At Dakin Farm’s retail store in South Burlington, Vermont, the door has been getting stuck halfway open on a small frost heave. The freezing cold this winter has driven up the soil in the ground, and the pavers on the walkway to the maple syrup seller's door, preventing the door from opening fully.
"I'm hoping this is about as bad as it gets," Kim Kimball of Dakin Farm said of the frost heave outside the store. "We get lots of exercise walking back and forth, shutting the door behind people."
Kimball noted that most customers can still squeeze through the partially-opened door to go shopping. Customers using a stroller or a wheelchair may not be able to fit through, Kimball said. But she explained she could easily open a glass garage door-style entrance, just a few feet from the traditional entrance, to accommodate any customers who may not be able to use the door near the frost heave.
In nearby Winooski, the door to Bill Fastiggi’s Vermont Sailing Partners, a workshop that makes sails for boats, could only open a tiny crack Tuesday because of another frost heave. "I don't think any of us is small enough to get through that," Fastiggi joked.

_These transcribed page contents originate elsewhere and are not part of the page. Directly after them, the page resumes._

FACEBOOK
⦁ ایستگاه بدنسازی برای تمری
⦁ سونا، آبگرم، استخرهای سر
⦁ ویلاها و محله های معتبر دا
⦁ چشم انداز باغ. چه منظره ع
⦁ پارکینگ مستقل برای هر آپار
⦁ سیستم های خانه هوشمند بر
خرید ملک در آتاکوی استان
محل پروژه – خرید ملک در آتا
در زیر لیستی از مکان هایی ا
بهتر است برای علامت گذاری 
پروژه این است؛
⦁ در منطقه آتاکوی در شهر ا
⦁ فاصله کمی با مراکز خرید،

And next door to Fastiggi’s business, the Vermont Brownie Company had another jammed door because of another frost heave. "We are ready for spring," sighed Cynthia O’Hara of the Vermont Brownie Company.
Normally, the brownie makers fill up big tubs with their packed boxes ready for shipping, and take them out the front door to go to the post office, O’Hara said. Since that door wouldn’t open wide enough to accommodate the tubs, they’ve had to use a rear entrance, winding their way down a narrow, icy path along the back of the building. They’ve been navigating past snow banks with their tubs, taking at least 100 extra steps, according to a count made by New England Cable News.
So when Chuck Padula showed up outside Vermont Sailing Partners and the Vermont Brownie Company Tuesday, the businesses were relieved. A construction contractor, Padula worked to remove the raised pavement so the companies could properly use their doors again.
"With the frost heaves, it's definitely going to get worse," Padula warned, describing how thawing and refreezing this month could mean many more frost heave headaches.
Dakin Farm, Vermont Sailing Partners, and the Vermont Brownie Company all have found ways around their minor problems, and all said they are determined to just keep trudging toward warmer weather ahead.
"It’s just part of business in Vermont," Kim Kimball beamed. "Hopefully, the warmer weather will come, the heave will go down, and our door can open normally."